At first glance, we might think of simply finding repeated substrings and compressing them. However, the challenge is that repetitions can be nested, and sometimes encoding a substring recursively can result in a shorter overall encoding. Brute-force approaches, such as trying every possible substring and encoding, would be too slow for large strings.

To optimize, we can use dynamic programming. The idea is to build up solutions for shorter substrings and use them to solve for longer substrings. For every substring, we try all possible splits and all possible repeated patterns, and choose the shortest encoding at each step.

This approach is similar to solving the "word break" problem or optimal matrix chain multiplication, where we build up from small to large segments.

Solution Approach

  • Dynamic Programming Table: We define dp[i][j] as the shortest encoded string for substring s[i:j+1].
  • Base Case: For substrings of length 1, the encoding is the character itself.
  • Splitting: For each substring s[i:j+1], try every split point k between i and j and set dp[i][j] as the minimum of dp[i][k] + dp[k+1][j].
  • Pattern Search: For each substring, check if it can be represented as multiple repeats of a smaller substring.

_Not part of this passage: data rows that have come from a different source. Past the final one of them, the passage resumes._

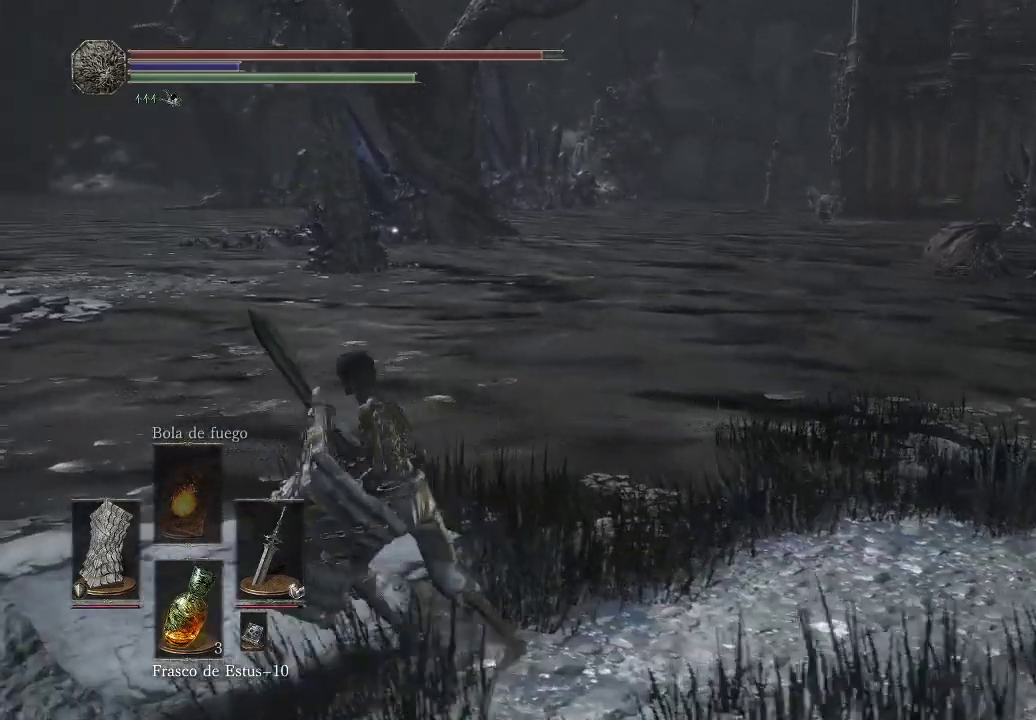
{"buttons": [], "left_stick": "up-left", "right_stick": "right", "events": []}
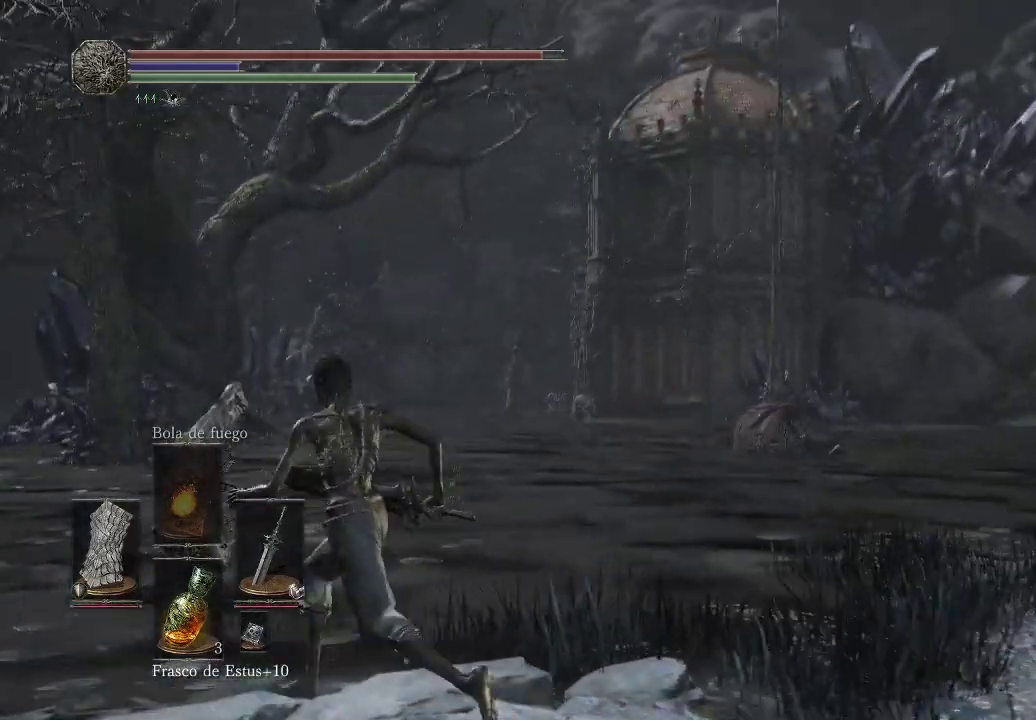
{"buttons": [], "left_stick": "up-left", "right_stick": "right", "events": [[183, "right_stick", "up-right"], [417, "right_stick", "right"]]}
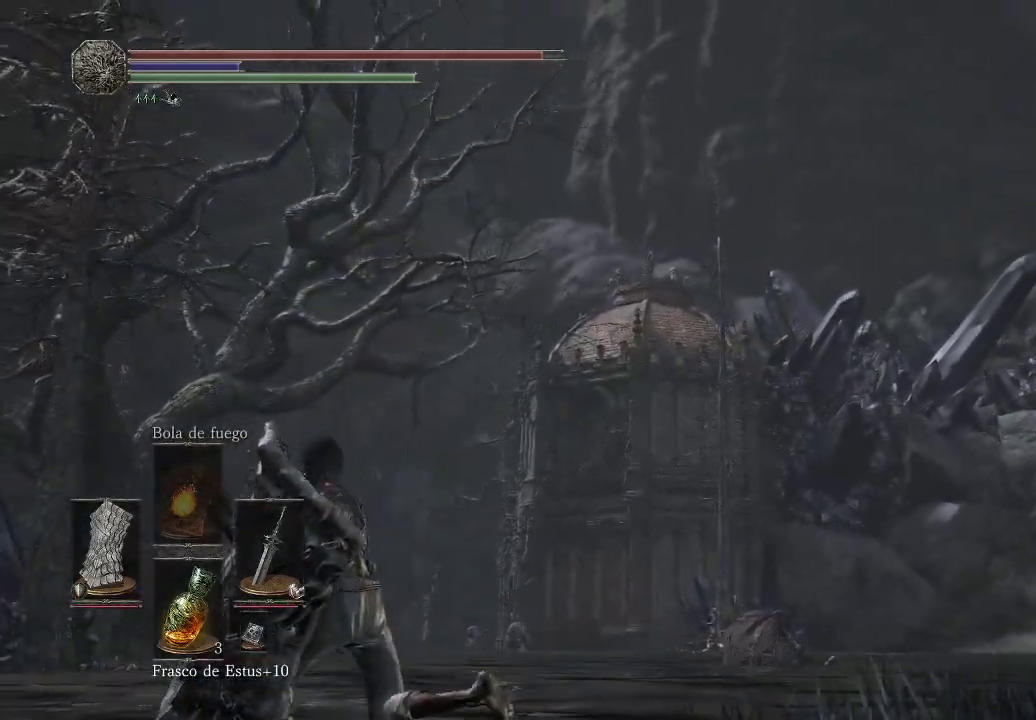
{"buttons": [], "left_stick": "up-left", "right_stick": "right", "events": []}
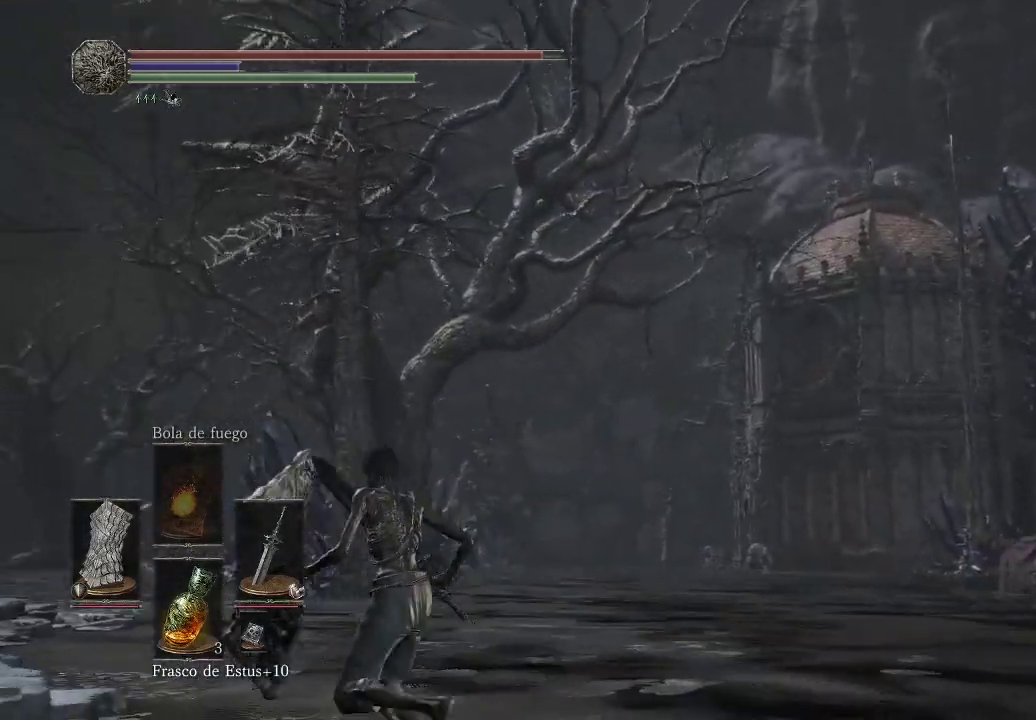
{"buttons": [], "left_stick": "up-left", "right_stick": "right", "events": []}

If so, encode it as repeat_count[encoded_pattern] where encoded_pattern is the shortest encoding of that smaller substring.
  • Choosing Minimum: For each substring, select the shortest among the original, all splits, and all encodings.
  • Return: The answer is dp[0][n-1] (the shortest encoding for the whole string).

The DP approach ensures that all possible encodings are considered, and by always selecting the shortest, we guarantee the optimal solution.

Example Walkthrough

Let's consider the input s = "ababab".

  1. For substring "ab", there's no shorter encoding, so dp[0][1] = "ab".
  2. For substring "abab" (i=0, j=3), we can split at k=1 ("ab" + "ab"), but also notice that "abab" is 2 * "ab". So, 2[ab] is shorter than "abab".
  3. For substring "ababab" (i=0, j=5), we can split at k=3 ("abab" + "ab"), or notice that "ababab" is 3 * "ab". So, 3[ab] is the shortest encoding.

The final answer for "ababab" is "3[ab]".

Time and Space Complexity

  • Brute-force: For every substring, try all possible encodings, leading to exponential time complexity in the worst case.
  • Optimized DP: There are O(n^2) substrings. For each, we try all possible splits (O(n)) and check for repeated patterns (O(n)), resulting in O(n^3) time complexity.
  • Space Complexity: The DP table uses O(n^2) space.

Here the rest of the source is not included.